29 Ответ Омара на рассказ купца

Впервые я встретил Мюнстера шесть или семь лет назад, в Винлянде. Тогда он был совершенно буйным, безрассудным юнцом. Этим летом я снова столкнулся с ним в Гильдербурге. Конечно, он изменился с тех пор, но не так, как меняется большинство мужчин к зрелым годам. Теперь он стал еще более буйным и безрассудным.

Должно быть, вы слышали уже о его брате, маркграфе. Во всем Фолькслянде не найдется землевладельца богаче его. Вне всякого сомнения, вы можете назвать с дюжину его дядюшек, двоюродных братьев и сестер и так далее, занимающих видные места при дворе, в Церкви или в области финансов. О респектабельности этой семьи ходят легенды. Фамильное древо их настолько ветвисто, что напоминает скорее целый лес.

Мюни — единственная паршивая овца, вышедшая из этого благородного семейства, и уж он прикладывает все усилия к тому, чтобы стать настолько паршивой, насколько это вообще возможно. Он унаследовал благородную внешность своих предков, но на этом сходство кончается. Как правило, день его начинается ближе к полудню вином, женщинами и песнями и продолжается в том же духе. К его основным увлечениям относятся женщины, дуэли, пьянство, пьяные ссоры, шулерство, бросание тени на доброе семейное имя, мелкие пакости вроде разлитого на лестнице масла, но и другие козни, на которые склоняет нас дьявол, не прошли мимо его внимания.
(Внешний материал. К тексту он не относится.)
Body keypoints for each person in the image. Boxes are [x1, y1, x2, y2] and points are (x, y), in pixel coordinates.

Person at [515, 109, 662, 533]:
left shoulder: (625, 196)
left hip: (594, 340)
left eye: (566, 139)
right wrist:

При всем при этом он — один из самых обаятельных людей, которых я встречал за свою жизнь. Он щеголяет своим богатством, одевается безукоризненно и привлекает к себе взгляды всех встречных женщин. Я редко видел его без спутницы, и, как правило, он ослепительно улыбался. Не родилось еще такого коня, что он не смог бы объездить. Он может напиться до чертиков с тобой на пару и разбудить после этого на рассвете, предлагая поразмяться немного в скачке с препятствиями — свежий, буйный и неотразимый. Короче, вся жизнь его — непрерывный вызов.

Позвольте мне привести один небольшой пример. Кажется, тогда ему еще не исполнилось двадцати. Я присутствовал при этом, правда, всего лишь как зритель. Час был поздний, и все золото на столе, как обычно, постепенно сгрудилось перед Мюни. Все остальные пребывали уже в пьяном и злобном состоянии, ибо все как один были старше его и не привыкли проигрывать. Он же был по обыкновению весел и игрив.
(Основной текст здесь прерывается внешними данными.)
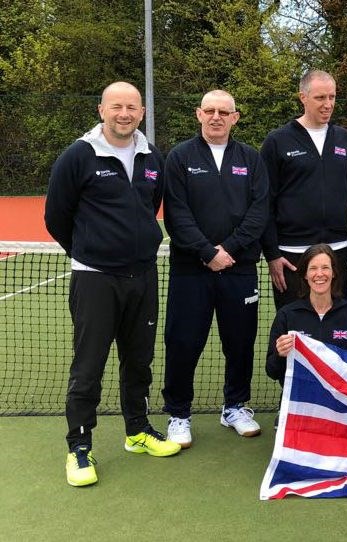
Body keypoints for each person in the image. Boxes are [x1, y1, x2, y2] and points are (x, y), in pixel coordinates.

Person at [45, 81, 181, 487]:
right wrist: (90, 251)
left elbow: (149, 206)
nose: (125, 114)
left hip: (142, 275)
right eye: (117, 106)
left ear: (142, 112)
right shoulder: (78, 156)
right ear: (102, 109)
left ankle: (137, 432)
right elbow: (57, 216)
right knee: (89, 366)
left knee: (138, 360)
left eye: (132, 107)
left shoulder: (151, 155)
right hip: (95, 279)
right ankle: (79, 448)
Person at [160, 90, 269, 448]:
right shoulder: (179, 157)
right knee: (183, 342)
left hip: (239, 268)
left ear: (235, 117)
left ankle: (235, 406)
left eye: (224, 111)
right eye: (210, 111)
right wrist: (207, 252)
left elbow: (258, 212)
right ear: (199, 114)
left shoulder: (251, 159)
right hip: (191, 270)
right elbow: (176, 214)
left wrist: (229, 250)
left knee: (240, 342)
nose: (217, 117)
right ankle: (179, 413)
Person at [260, 69, 347, 309]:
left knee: (337, 328)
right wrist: (272, 254)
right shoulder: (277, 141)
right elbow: (263, 201)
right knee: (296, 329)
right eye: (320, 98)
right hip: (292, 255)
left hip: (339, 250)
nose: (328, 104)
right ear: (302, 97)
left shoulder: (342, 138)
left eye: (332, 97)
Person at [266, 244, 347, 384]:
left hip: (341, 400)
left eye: (325, 268)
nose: (319, 274)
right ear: (305, 275)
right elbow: (272, 371)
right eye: (313, 268)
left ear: (334, 273)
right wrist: (279, 354)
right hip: (300, 401)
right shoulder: (287, 314)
Совершенно неожиданно, без предупреждения он ткнул пальцем в самого богатого и сильного человека в компании и обвинил его в передергивании карт. Учитывая, что за последние три часа этот человек просадил чуть не целое состояние, обвинение прозвучало на редкость неубедительно. Надобно еще добавить, что человек этот заслужил репутацию отменного фехтовальщика.

Не успели мы опомниться, как человек этот вскочил и обнажил шпагу.

— Пижон чертов! — вскричал он. — Я сейчас тебе укорочу язык, наглый мальчишка! — Зрители поспешно отскочили поодаль.

Мюни неторопливо поднялся.

— Защищайся, мерзавец! — сказал он и выхватил свою шпагу. Там, где полагалось быть клинку, свисал, раскачиваясь, кусок шелкового шнура. Не веря своим глазам, уставился он на него. Все остальные — тоже. Воцарилась мертвая тишина.

— Вот черт! — сказал он. — Должно быть, на этот раз я выпил больше, чем нужно.

Вся комната взорвалась смехом и аплодисментами.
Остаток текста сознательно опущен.